For this first session, Reza Khota, jazz musician and CHR doctoral fellow performs his arrangement for multi-tracked guitars of an excerpt of Igor Stravinsky’s Le Sacre du Printemps – Rite of Spring.
Khota responds to the challenge of the times by arranging and performing an excerpt from the provocative work which he recorded at home. Stravinsky completed the music for the ballet, Le Sacre du Printemps in 1913 in what was a groundbreaking between choreographer Vaslav Nijinsky, impressario Sergei Diaghilev and himself as composer. As Khota reminds, “The avant-garde harmony and rhythms combined with Nijinsky’s inelegant and ritualistic choreography was so unthinkable, unprecedented in every way, that the audience rioted at the first performance at the Théâtre des Champs-Élysées in Paris on 29 May 1913.” Khota remarks that, “along with many other musicians, I have had to adapt to playing music from home and sharing my creations online.”

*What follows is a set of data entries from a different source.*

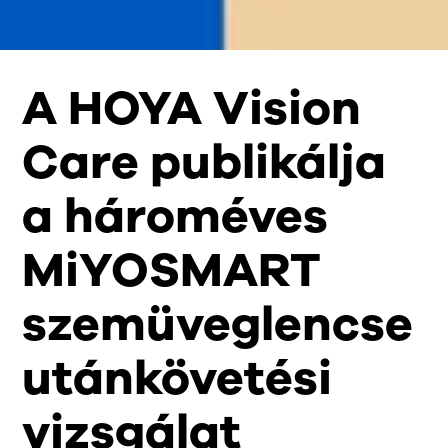
A HOYA Vision
Care publikálja
a hároméves
MiYOSMART
szemüveglencse
utánkövetési
vizsgálat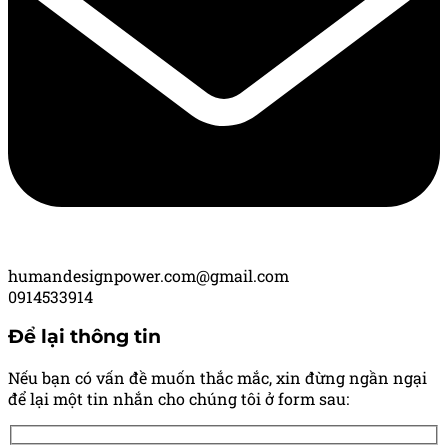
humandesignpower.com@gmail.com
0914533914
Để lại thông tin
Nếu bạn có vấn đề muốn thắc mắc, xin đừng ngần ngại
để lại một tin nhắn cho chúng tôi ở form sau: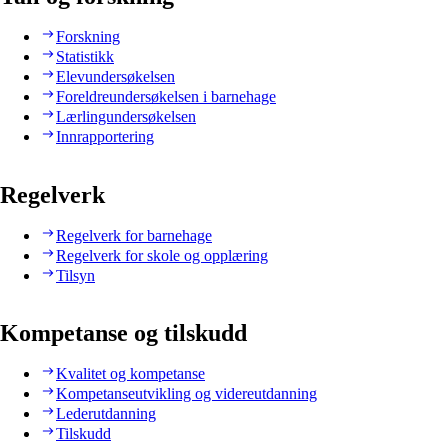
Forskning
Statistikk
Elevundersøkelsen
Foreldreundersøkelsen i barnehage
Lærlingundersøkelsen
Innrapportering
Regelverk
Regelverk for barnehage
Regelverk for skole og opplæring
Tilsyn
Kompetanse og tilskudd
Kvalitet og kompetanse
Kompetanseutvikling og videreutdanning
Lederutdanning
Tilskudd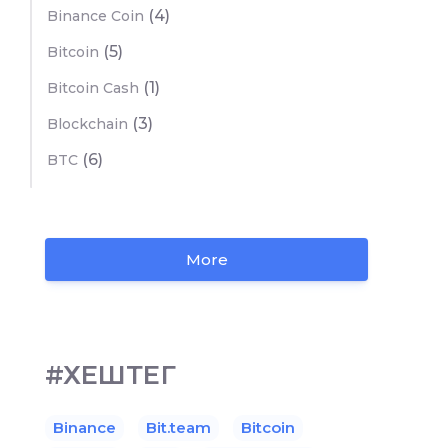
(4)
Binance Coin
(5)
Bitcoin
(1)
Bitcoin Cash
(3)
Blockchain
(6)
BTC
More
#ХЕШТЕГ
Binance
Bit.team
Bitcoin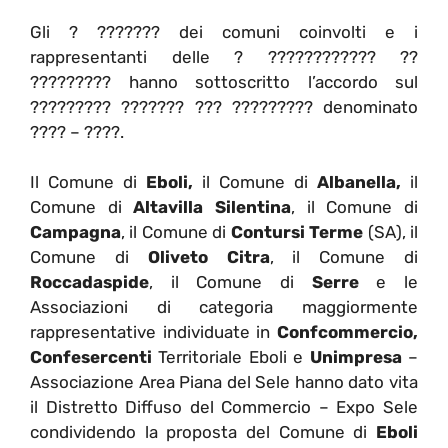
Gli ? ??????? dei comuni coinvolti e i
rappresentanti delle ? ???????????? ??
????????? hanno sottoscritto l’accordo sul
????????? ??????? ??? ????????? denominato
???? – ????.
Il Comune di
Eboli,
il Comune di
Albanella,
il
Comune di
Altavilla Silentina
, il Comune di
Campagna
, il Comune di
Contursi Terme
(SA), il
Comune di
Oliveto Citra
, il Comune di
Roccadaspide
, il Comune di
Serre
e le
Associazioni di categoria maggiormente
rappresentative individuate in
Confcommercio,
Confesercenti
Territoriale Eboli e
Unimpresa
–
Associazione Area Piana del Sele hanno dato vita
il Distretto Diffuso del Commercio – Expo Sele
condividendo la proposta del Comune di
Eboli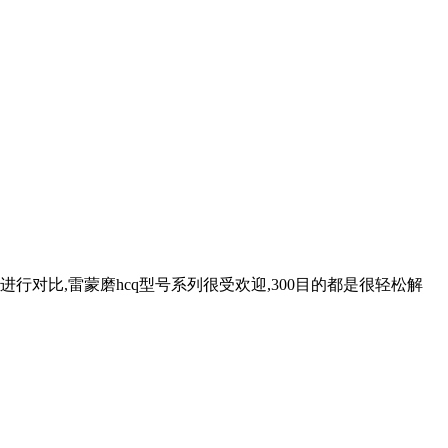
对比,雷蒙磨hcq型号系列很受欢迎,300目的都是很轻松解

“Stravinsky’s composition was formative to my development as a musician,” Khota writes, “I heard the work first in high school and it completely blew my mind! Stravinsky’s tonal and rhythmic language represents a radical departure from the strictures of functional harmony that precede the work within the Western classical canon. This music belongs to the world. Stravinsky’s approach to harmony and tonality has influenced my own compositions and provides a counterpoint to my research into different ideas of precolonial tonal systems in African music.” Khota will continue to work on recordings of his own music as well as arrangements of other provocative works.